The 1934 film “Death Takes a Holiday,” explores why people fear it so much.
While “Death” takes on a human form so he can unidentifiably comingle, he falls in love with a human.
In the end, he must either sate his love and let her die or sacrifice his happiness and let her live.
Last week, a similar drama played out in the Transportation Sector.
After struggling since March to get over the resistance at 170, last week, on a quiet ½ day ahead of the July 4th holiday, IYT gapped higher.
That gap caught my attention since the sector looked like death back in May. The resurrection above key resistance on the monthly chart, made me well, fall in love.
Last Thursday night I wrote, “That makes Monday’s low price 172.85 important, especially on a closing basis for this week.”
IYT did better than that. It squashed the fears of investors and closed on new all-time highs.
If the death of transportation took a holiday, does that mean it will sate or sacrifice its love for the rest of the market?

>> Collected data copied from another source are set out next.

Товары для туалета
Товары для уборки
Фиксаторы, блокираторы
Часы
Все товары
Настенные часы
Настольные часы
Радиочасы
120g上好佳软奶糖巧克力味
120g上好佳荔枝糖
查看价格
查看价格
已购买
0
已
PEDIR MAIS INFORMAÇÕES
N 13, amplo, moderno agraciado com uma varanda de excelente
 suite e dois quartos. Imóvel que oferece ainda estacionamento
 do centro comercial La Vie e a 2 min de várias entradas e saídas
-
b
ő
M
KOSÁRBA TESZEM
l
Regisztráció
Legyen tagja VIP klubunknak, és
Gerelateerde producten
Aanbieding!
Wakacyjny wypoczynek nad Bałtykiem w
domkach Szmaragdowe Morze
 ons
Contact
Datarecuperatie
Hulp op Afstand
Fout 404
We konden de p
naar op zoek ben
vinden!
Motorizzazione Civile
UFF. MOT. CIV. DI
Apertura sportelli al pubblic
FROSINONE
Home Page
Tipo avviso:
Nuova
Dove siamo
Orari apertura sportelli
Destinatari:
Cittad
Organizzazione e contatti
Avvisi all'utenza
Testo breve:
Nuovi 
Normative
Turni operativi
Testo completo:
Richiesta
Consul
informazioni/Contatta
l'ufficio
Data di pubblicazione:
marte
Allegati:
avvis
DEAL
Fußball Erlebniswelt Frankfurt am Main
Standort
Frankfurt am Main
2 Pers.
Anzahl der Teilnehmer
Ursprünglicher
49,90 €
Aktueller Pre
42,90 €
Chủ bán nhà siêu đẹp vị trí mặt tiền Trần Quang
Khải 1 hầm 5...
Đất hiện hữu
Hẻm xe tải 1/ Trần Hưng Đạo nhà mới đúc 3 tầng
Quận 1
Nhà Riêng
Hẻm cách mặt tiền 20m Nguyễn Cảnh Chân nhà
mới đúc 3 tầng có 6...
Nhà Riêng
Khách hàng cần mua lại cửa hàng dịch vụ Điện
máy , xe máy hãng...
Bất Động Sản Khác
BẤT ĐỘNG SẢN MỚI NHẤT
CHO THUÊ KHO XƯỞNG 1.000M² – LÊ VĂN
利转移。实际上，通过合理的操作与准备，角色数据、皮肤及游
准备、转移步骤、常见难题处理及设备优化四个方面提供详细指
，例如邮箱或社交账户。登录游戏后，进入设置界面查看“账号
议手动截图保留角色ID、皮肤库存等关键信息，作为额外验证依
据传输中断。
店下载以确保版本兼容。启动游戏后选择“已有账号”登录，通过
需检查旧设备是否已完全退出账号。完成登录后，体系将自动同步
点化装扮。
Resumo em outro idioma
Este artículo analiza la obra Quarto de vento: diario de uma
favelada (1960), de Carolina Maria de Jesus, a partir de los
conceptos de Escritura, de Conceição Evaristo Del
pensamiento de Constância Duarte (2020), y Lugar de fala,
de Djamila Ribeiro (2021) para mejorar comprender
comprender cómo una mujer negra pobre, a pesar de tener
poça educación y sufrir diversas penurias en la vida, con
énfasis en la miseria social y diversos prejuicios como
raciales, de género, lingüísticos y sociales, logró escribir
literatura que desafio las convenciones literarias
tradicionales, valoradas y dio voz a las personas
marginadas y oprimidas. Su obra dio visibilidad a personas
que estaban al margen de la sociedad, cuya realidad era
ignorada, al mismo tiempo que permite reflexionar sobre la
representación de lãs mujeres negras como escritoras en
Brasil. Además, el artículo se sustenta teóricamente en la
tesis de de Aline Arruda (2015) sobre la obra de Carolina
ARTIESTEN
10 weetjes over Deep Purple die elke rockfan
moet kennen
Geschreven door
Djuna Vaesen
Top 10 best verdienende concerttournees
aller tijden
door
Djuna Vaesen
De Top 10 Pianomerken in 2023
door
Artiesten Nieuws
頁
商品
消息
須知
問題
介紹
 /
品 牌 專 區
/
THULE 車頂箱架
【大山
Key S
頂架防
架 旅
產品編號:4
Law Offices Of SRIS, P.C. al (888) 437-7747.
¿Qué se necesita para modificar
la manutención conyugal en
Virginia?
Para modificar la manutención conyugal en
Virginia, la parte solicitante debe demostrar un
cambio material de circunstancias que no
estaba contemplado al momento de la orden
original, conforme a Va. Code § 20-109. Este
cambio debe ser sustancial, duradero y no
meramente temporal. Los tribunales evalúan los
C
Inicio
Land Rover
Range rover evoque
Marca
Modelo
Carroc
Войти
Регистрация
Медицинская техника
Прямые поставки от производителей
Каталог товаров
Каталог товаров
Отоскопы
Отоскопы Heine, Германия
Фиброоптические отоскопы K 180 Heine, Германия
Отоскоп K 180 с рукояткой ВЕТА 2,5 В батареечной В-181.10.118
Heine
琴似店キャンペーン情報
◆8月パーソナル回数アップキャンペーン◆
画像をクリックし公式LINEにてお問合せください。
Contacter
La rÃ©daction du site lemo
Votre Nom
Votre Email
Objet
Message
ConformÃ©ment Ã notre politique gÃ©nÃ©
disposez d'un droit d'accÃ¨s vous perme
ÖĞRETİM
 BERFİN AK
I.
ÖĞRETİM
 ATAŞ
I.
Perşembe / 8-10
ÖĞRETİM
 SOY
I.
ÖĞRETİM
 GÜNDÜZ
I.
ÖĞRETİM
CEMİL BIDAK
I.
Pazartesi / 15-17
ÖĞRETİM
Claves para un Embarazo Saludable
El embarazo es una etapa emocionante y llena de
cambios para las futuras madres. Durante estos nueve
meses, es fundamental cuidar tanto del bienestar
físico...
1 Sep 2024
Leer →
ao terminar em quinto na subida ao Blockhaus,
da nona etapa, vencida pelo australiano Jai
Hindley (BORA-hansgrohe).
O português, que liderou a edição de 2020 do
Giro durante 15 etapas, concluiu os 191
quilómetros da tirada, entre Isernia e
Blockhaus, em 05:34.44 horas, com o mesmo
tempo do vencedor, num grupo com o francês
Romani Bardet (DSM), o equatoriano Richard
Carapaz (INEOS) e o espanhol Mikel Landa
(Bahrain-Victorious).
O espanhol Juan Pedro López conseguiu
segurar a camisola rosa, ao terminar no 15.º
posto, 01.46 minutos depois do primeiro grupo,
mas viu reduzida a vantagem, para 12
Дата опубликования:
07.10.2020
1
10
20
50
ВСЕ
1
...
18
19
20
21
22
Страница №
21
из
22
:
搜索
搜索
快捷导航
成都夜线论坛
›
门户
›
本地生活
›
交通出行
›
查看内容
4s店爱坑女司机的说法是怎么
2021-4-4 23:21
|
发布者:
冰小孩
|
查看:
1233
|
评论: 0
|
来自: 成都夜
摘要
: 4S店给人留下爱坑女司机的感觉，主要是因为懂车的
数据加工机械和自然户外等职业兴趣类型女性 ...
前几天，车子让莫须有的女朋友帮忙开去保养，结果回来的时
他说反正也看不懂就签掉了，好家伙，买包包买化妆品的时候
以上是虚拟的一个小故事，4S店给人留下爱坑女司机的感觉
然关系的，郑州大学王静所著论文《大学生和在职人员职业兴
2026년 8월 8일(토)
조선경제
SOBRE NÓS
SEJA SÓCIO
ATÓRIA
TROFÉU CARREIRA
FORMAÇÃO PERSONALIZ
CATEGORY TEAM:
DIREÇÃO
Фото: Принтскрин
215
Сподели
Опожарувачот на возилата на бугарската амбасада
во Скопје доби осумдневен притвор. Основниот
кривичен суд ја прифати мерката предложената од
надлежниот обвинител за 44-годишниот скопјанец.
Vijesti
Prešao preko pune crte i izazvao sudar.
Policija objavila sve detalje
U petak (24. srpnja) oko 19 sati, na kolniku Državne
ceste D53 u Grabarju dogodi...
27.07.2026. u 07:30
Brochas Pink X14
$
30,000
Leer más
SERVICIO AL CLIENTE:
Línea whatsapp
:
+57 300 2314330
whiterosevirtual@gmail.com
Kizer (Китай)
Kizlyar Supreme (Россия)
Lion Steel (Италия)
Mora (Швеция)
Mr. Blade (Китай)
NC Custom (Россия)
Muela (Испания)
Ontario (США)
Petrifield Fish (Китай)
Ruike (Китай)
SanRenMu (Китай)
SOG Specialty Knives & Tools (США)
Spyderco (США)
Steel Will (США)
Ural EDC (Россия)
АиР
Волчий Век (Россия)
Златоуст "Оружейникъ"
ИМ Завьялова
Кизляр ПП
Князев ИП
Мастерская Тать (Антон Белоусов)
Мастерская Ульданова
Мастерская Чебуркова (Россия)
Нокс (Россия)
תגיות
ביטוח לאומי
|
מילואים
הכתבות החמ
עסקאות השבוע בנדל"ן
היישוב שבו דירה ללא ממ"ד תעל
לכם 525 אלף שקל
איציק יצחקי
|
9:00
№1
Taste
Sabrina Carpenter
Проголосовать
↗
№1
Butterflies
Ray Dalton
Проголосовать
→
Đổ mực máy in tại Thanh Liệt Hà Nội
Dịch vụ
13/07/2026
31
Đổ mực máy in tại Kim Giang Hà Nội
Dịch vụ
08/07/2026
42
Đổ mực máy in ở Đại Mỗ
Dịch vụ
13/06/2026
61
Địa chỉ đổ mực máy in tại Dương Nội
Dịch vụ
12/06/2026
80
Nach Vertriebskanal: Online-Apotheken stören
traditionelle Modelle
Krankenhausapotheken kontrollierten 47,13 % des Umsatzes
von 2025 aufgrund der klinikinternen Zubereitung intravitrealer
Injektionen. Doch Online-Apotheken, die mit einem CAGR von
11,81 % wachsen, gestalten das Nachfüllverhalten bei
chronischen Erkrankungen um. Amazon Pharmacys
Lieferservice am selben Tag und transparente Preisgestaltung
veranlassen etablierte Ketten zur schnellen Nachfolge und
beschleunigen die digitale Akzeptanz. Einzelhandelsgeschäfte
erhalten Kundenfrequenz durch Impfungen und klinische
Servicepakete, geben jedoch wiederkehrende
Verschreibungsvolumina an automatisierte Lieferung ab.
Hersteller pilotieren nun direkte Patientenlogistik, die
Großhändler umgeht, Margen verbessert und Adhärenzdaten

The Russell 2000, after a rough week, about to confirm a Warning Phase, turned around on Friday. IWM’s respect for IYT drove it back above 140 and back into an unconfirmed Bullish Phase.
Since I defer to the Modern Family, I found the action in Regional Banks (KRE) and Biotechnology (IBB) holding onto their bullish phases, constructive.
Even though Retail (XRT) got crushed this year, the market has clearly divorced itself from brick and mortar weakness.
At least for now. With unemployment at 4.4%, huge layoffs in retail have yet to impact the overall economic picture.
So why do I hold Transportation in such high regard?
Way way back in the beginning of 2016, when Brexit dominated the headlines, IYT fell to 115 on January 20th.
Although IYT consolidated and began to run up from there, the Russell 2000 continued to fall. It made new lows and finally reversed on February 11th.
After I saw IYT bottom, I tweeted to folks that it was time to look for a buy opportunity on the basis of IYT’s relative strength.